[Opening Entries provided section]

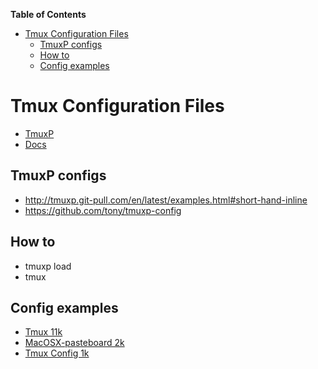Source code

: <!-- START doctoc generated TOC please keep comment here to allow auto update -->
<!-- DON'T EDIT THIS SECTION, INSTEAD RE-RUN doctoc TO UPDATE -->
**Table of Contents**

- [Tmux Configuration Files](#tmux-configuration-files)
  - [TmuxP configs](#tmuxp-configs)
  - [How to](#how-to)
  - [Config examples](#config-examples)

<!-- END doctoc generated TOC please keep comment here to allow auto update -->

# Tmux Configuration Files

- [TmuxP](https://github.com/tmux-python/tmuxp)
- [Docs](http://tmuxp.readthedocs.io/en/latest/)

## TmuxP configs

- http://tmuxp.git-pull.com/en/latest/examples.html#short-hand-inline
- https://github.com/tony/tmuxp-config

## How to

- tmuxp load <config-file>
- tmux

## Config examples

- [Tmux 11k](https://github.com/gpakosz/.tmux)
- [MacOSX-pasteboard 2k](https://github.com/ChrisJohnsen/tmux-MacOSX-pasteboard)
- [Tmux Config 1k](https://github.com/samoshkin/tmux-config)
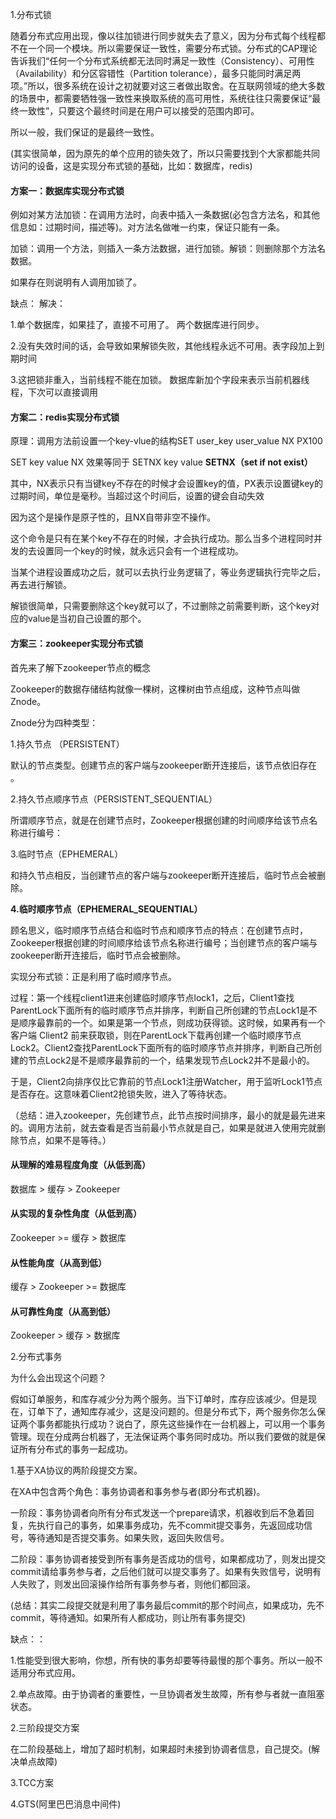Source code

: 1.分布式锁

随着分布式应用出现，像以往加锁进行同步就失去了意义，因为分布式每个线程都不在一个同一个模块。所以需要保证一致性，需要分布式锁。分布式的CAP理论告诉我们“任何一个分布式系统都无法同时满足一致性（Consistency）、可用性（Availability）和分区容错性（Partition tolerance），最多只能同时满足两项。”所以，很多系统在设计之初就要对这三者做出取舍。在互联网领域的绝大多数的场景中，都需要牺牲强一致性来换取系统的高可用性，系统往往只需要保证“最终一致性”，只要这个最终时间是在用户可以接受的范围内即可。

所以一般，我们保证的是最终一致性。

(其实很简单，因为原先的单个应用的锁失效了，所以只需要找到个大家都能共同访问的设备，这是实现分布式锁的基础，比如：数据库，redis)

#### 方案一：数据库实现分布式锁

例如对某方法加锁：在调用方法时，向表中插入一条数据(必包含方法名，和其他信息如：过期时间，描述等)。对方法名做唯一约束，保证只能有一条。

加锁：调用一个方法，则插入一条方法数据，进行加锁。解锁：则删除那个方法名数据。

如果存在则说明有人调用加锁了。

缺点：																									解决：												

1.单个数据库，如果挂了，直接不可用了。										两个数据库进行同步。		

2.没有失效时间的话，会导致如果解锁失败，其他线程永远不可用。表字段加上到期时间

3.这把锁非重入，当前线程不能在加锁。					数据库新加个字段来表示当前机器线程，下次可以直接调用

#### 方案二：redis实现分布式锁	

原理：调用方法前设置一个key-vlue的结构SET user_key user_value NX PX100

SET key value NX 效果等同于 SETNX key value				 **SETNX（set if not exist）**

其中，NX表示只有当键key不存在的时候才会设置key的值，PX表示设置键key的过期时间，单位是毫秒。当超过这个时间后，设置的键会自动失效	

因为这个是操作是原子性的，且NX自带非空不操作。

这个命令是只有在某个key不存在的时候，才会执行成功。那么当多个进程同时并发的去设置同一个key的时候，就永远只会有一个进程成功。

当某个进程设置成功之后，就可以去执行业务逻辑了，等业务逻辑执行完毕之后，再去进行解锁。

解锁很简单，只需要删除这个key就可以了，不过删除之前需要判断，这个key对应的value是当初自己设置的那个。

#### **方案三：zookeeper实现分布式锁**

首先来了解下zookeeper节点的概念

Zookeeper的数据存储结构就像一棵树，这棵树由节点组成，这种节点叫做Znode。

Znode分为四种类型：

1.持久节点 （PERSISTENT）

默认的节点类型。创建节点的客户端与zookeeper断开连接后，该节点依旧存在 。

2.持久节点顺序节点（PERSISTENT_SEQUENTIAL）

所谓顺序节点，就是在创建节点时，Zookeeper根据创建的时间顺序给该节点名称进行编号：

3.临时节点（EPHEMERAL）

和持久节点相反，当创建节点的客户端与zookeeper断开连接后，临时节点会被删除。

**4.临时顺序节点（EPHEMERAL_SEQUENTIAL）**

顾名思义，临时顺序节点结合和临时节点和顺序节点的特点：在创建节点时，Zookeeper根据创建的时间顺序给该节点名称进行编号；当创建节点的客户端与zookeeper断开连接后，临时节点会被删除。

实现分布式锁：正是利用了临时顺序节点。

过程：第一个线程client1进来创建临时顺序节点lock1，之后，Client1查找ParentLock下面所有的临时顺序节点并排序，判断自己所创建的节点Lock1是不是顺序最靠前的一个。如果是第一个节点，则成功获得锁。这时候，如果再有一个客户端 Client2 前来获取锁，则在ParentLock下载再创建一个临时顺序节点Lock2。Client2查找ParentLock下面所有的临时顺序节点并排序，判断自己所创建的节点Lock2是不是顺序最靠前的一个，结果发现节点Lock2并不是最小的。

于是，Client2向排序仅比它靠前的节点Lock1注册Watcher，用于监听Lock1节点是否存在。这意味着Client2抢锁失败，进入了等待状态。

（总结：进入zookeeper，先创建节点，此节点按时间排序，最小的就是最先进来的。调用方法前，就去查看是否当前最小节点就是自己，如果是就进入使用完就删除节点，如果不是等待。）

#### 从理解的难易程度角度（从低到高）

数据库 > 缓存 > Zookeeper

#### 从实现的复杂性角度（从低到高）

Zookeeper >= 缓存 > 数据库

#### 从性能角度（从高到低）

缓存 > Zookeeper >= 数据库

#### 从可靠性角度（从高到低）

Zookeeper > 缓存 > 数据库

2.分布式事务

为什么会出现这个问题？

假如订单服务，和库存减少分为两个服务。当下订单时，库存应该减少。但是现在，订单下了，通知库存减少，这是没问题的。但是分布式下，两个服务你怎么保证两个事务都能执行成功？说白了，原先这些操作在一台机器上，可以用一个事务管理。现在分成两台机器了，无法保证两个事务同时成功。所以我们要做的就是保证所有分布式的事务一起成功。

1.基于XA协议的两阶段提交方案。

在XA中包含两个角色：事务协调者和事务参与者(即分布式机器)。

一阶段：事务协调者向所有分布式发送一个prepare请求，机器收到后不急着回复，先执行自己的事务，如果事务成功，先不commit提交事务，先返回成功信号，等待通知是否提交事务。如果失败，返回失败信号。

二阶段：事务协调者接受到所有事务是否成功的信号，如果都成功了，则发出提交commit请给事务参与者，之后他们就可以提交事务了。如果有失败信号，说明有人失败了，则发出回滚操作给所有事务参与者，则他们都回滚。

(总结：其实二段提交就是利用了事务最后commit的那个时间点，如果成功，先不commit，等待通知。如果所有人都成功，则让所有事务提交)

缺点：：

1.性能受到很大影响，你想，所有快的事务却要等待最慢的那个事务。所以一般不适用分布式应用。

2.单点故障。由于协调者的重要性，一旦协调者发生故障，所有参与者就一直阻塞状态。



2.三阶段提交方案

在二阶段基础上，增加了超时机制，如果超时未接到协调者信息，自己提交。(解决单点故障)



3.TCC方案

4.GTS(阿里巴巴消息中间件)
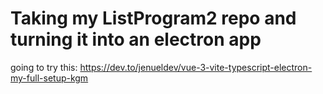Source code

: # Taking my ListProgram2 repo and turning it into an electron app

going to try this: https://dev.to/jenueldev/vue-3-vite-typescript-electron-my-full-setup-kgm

[Closing Entries provided section]

Which lines of the material contain "generated"? List them.

: <!-- START doctoc generated TOC please keep comment here to allow auto update -->
<!-- END doctoc generated TOC please keep comment here to allow auto update -->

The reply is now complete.